Professor Wallace-Hadrill said the decision to open the restored site to the public had been made possible by conservation work funded by the Packard Humanities Institute, the Campania region and the EU.
The villa, which had suffered from neglect over the years because of the sporadic and interrupted excavations, will be open to visitors by arrangement in groups of 25 on weekend mornings so that people can see for themselves what has been done and what remains to be done.
The villa, which belonged to Lucius Calpurnius Piso, the father-in-law of Julius Caesar, once occupied an area of 30,000sq ft overlooking the sea near Naples. Considered one of the most magnificent villas of the Roman world, it was “recreated” in the 1970s in California by Paul Getty, whose art museum at Malibu is a replica of how the villa is thought to have looked.
Like Pompeii nearby, the villa was overwhelmed when Mount Vesuvius erupted in AD79. Whereas Pompeii was preserved under layers of ash however, and therefore easier to excavate, the Villa of the Papyri is buried in solid volcanic rock formed by the solidified mud which rolled over it. The villa was first discovered in the 18th century by tunnellers exploring a well shaft. More of it came to light a decade ago when modern archaeologists drove a crater 100ft deep into the rock.
The crater, however, is vulnerable to flooding, and scholars disagree over the high cost and feasibility of digging through the rock in seach of a treasure which may or may not be there. The difficulties are compounded by the fact that much of the villa now lies beneath modern housing.
Nearly 2,000 scrolls have been found since the first dig in 1752, and most have been painstakingly unrolled.
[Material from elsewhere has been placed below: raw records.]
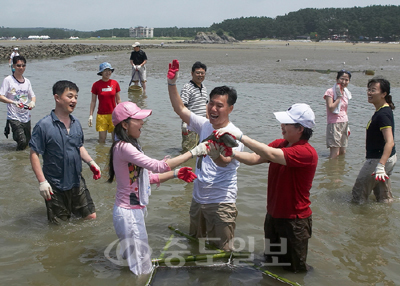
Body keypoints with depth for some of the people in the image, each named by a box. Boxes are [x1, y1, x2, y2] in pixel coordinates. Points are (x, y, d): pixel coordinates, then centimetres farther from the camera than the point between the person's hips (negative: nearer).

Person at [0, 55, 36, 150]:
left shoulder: (27, 81, 9)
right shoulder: (8, 80, -6)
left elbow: (33, 96, 17)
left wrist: (33, 102, -6)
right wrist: (13, 102, -25)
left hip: (26, 117, 5)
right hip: (14, 117, -5)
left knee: (28, 142, 9)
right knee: (22, 141, -16)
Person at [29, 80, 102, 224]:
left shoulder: (76, 123, 4)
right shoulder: (43, 125, -15)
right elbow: (34, 154, -13)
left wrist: (91, 163, 1)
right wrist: (42, 181, -18)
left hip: (77, 182, 5)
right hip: (55, 187, -5)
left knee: (91, 216, 13)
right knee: (59, 225, 9)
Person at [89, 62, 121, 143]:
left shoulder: (115, 83, 1)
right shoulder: (96, 85, -3)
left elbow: (118, 100, 8)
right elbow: (93, 101, 3)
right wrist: (91, 115, -1)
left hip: (113, 114, 1)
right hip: (101, 115, -1)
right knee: (102, 138, 0)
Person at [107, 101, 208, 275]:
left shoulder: (129, 146, 10)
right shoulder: (123, 147, -23)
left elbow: (149, 177, 12)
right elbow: (158, 166, -29)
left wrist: (176, 174, 2)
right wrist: (193, 152, -26)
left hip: (135, 210, 10)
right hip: (129, 213, -10)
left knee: (141, 264, 19)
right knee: (141, 269, 1)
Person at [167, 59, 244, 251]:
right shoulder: (205, 125, 2)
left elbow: (225, 162, -34)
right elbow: (180, 109, 7)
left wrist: (215, 153, -56)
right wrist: (171, 83, -3)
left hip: (221, 203, -7)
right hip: (198, 198, 7)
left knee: (221, 250, -1)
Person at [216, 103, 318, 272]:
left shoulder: (307, 153, -25)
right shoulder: (279, 144, 3)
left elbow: (270, 154, -36)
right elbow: (254, 158, -5)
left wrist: (240, 136, -36)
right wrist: (232, 154, -25)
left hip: (294, 221, -8)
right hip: (273, 216, 8)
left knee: (294, 271, 10)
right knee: (270, 263, 23)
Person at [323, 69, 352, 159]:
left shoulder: (346, 93, 12)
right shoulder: (330, 92, -9)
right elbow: (331, 108, -22)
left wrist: (347, 125, 19)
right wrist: (339, 96, -16)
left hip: (344, 123, 7)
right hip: (334, 124, -7)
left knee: (342, 153, 10)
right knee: (334, 154, -11)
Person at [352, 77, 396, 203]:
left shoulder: (383, 114, -25)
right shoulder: (384, 110, 7)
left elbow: (390, 142, -35)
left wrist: (380, 166, -45)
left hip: (378, 159, -10)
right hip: (388, 158, 10)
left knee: (358, 194, 3)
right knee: (384, 198, 22)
They have proved, however, to consist largely of the works of the Greek Epicurean philosopher Philodemus, who lived at Piso’s seaside villa and enjoyed his patronage.
Last year a group of British and American classical experts led by Professor Robert Flower, HO Wills Professor of Greek at the University of Bristol, appealed in a letter to The Times for the excavations to be resumed so that lost works by Virgil, Horace and others could be retrieved.
They were supported by the Prince of Wales when he visited Herculaneum last November during a tour of Italy. The Prince, however, also acknowledged the problematic nature of the site and the need for conservation as well as excavation.